Work order 1 —
In the whitebark pine text, reproduce the passage starting at "Clark's nutcracker, which" and ending at "very uncertain future.".
Work order 2 —
Answer these questions from the whitebark pine text.
(a) Where does Clark's nutcracker cache whitebark pine seeds?
(b) From which country were the nursery trees shipped to British Columbia?
(c) What share of the whitebark pines in the park do botanists estimate are dead?

Extracted text: Begin

Beetles have a weakness; they don't like cold weather much, and low temperatures used to hold them at bay from the high country throughout the mountains of western North America.  However, winters aren't what they were, particularly with regard to temperature, and the beetles have surged up slope to attack new targets.  They've discovered whitebark pine, and they like it.

Clark's nutcracker, which depends heavily on whitebark pine seeds.  The birds cache the seeds under several inches of soil, and forgotten caches produce new trees.  Photo: J. A. Gervais

Humans have dealt a doubly bad hand to the whitebark pine.  A century ago, nursery trees from France were shipped to British Columbia.  They carried an undetected stowaway, the fungus Cronartium ribicola, which almost certainly has no friends at all.  The fungus attacks pines, and kills them within a short span of years with a disease called white pine blister rust.  It has finally arrived at Crater Lake.  The fungus kills many trees, and weakens others, making them even less able to withstand the beetles.  Botanists in the park estimate that a quarter of the whitebark pines within the park boundaries are dead, another quarter are dying, and the remaining half face a very uncertain future.

Extracted text: End
Data shown: Begin

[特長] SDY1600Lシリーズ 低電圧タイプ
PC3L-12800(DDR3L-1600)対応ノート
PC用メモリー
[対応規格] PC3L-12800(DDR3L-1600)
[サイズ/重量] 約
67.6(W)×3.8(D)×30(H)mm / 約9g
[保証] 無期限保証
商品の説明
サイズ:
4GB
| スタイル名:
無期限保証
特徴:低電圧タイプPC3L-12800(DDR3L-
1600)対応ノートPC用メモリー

Data shown: End
Data shown: Begin

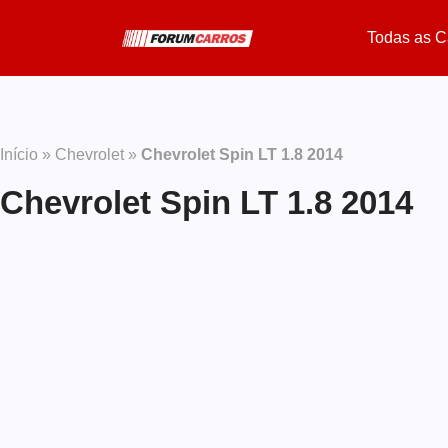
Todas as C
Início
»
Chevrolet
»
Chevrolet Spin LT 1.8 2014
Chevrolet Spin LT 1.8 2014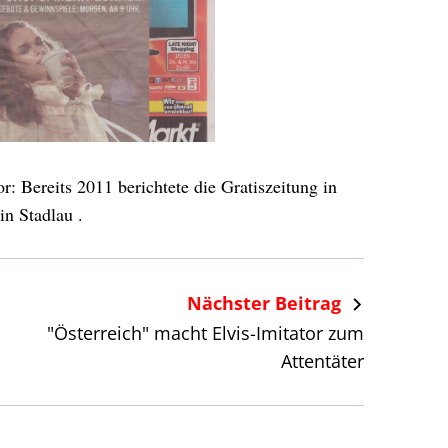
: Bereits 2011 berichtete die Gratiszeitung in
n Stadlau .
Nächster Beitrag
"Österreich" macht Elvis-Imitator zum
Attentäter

Data shown: End
Data shown: Begin

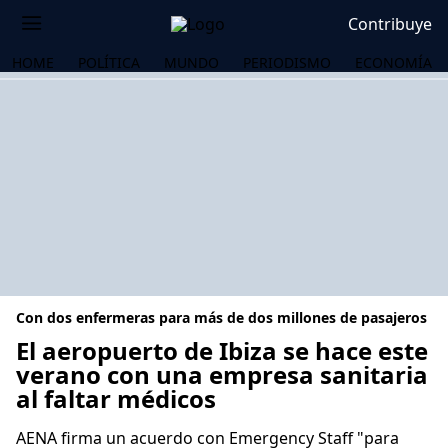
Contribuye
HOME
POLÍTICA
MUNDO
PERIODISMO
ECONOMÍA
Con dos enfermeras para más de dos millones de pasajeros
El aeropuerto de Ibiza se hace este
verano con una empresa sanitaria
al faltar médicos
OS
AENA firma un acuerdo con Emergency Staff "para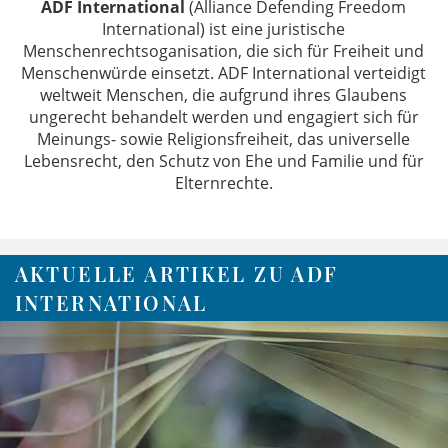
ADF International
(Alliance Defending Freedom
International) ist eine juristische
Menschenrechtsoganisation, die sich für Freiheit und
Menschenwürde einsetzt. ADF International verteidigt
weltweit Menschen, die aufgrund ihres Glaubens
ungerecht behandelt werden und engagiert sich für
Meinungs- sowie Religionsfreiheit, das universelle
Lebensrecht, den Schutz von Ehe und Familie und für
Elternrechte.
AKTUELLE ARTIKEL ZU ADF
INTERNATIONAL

Data shown: End

Written solution 1 —
Clark's nutcracker, which depends heavily on whitebark pine seeds.  The birds cache the seeds under several inches of soil, and forgotten caches produce new trees.  Photo: J. A. Gervais

Humans have dealt a doubly bad hand to the whitebark pine.  A century ago, nursery trees from France were shipped to British Columbia.  They carried an undetected stowaway, the fungus Cronartium ribicola, which almost certainly has no friends at all.  The fungus attacks pines, and kills them within a short span of years with a disease called white pine blister rust.  It has finally arrived at Crater Lake.  The fungus kills many trees, and weakens others, making them even less able to withstand the beetles.  Botanists in the park estimate that a quarter of the whitebark pines within the park boundaries are dead, another quarter are dying, and the remaining half face a very uncertain future.

Written solution 2 —
(a) Under several inches of soil.
(b) France.
(c) A quarter.